AstarintheDruid wrote:
It's worth noting that the bulk of the subscription losses have been in China where, from what Rhode has been telling us, they have had all kinds of problems with the local WoW provider.
It's also where they recently released Cataclysm, so you'd expect the numbers go up rather than down.
AstarintheDruid wrote:
Also, I still think it's rediculous to think that a slowly declining player population means MoP is the last or even next to last expansion.
The decline is picking up speed.

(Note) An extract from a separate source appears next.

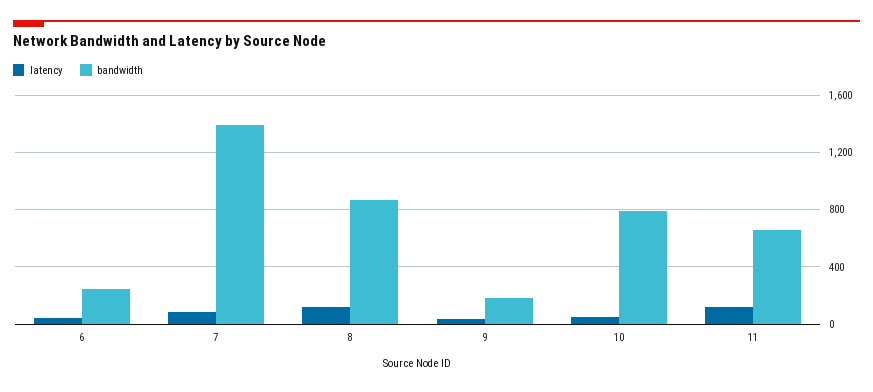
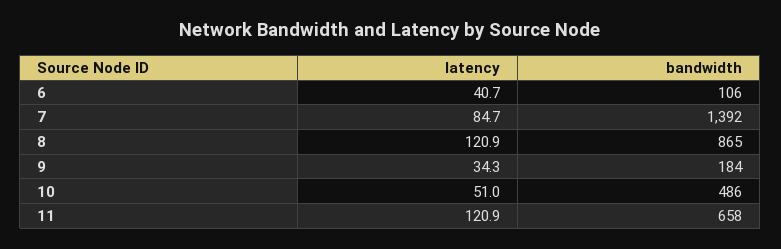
bandwidth, 6: 250 -> 106
bandwidth, 10: 800 -> 486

Also, similar like it works with (un)employment numbers, you can rest assured that Blizz talking about a 800K drop means that the actual drop is most likely quite a bit higher, depending on what they actually consider a subscription.
AstarintheDruid wrote:
So, what is the point where you will say WoW is dead? The game being completely inaccessible except on private servers? The announcement of no new expansions or content patches? A notable decline in the content development cycle (only annual content patches and/or expansions 3+ years apart)?

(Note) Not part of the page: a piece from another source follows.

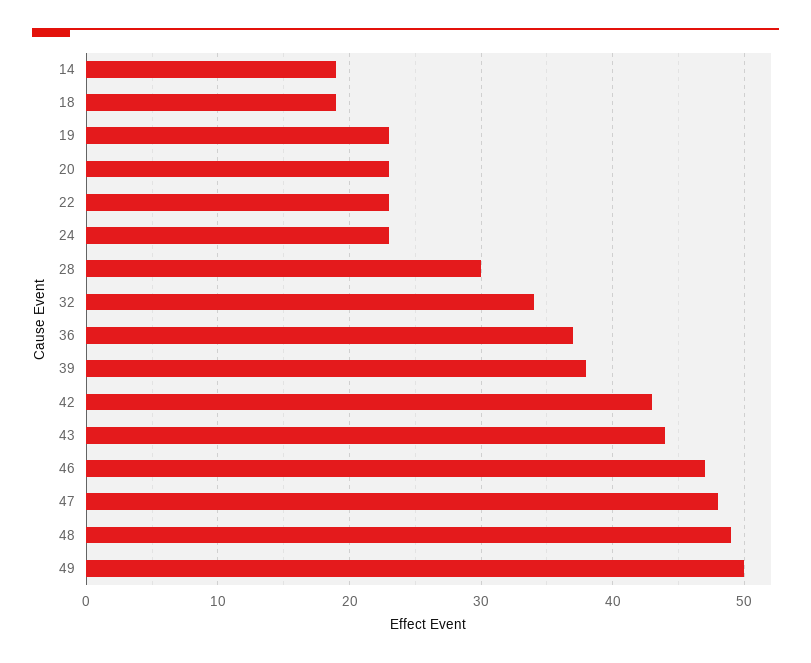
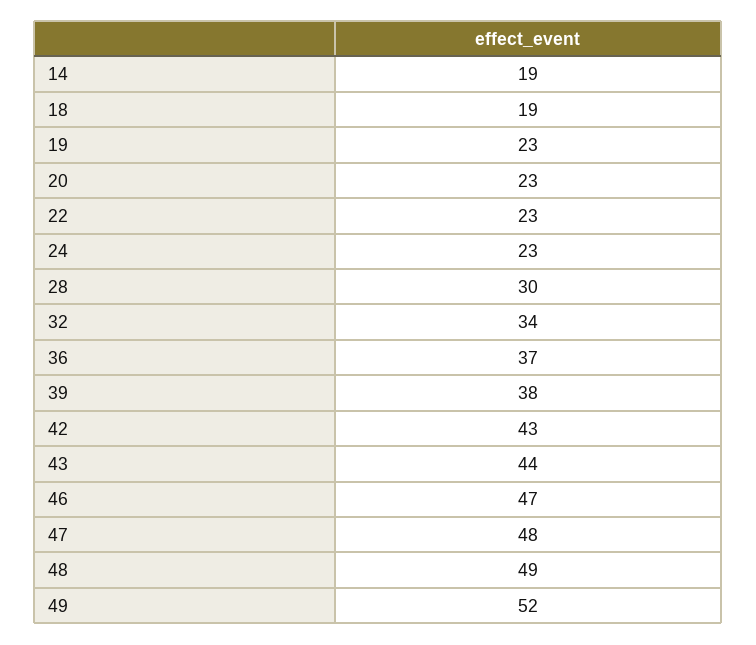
49: 50 -> 52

WoW is dead the moment their revenues drop below whatever threshold they've set for themselves. Naturally they'll have to reduce their operations and development costs. Less content, fewer servers, more premium services. This of course is exactly the opposite of what has traditionally brought people back to the game. Right there will be the death of the game, because rather than having just a linear decline, things will drop exponentially.
Their progress on Titan plays a major role too. The can't just continue to pump money into that project without actually coming up with something. I don't think that WoW and Titan will ever coexist, simply because of the market being limited.
Next year's Blizzcon might have the answers. Maybe the one after that. I kinda expect to hear about the end of WoW and the beginning of Titan on the same event.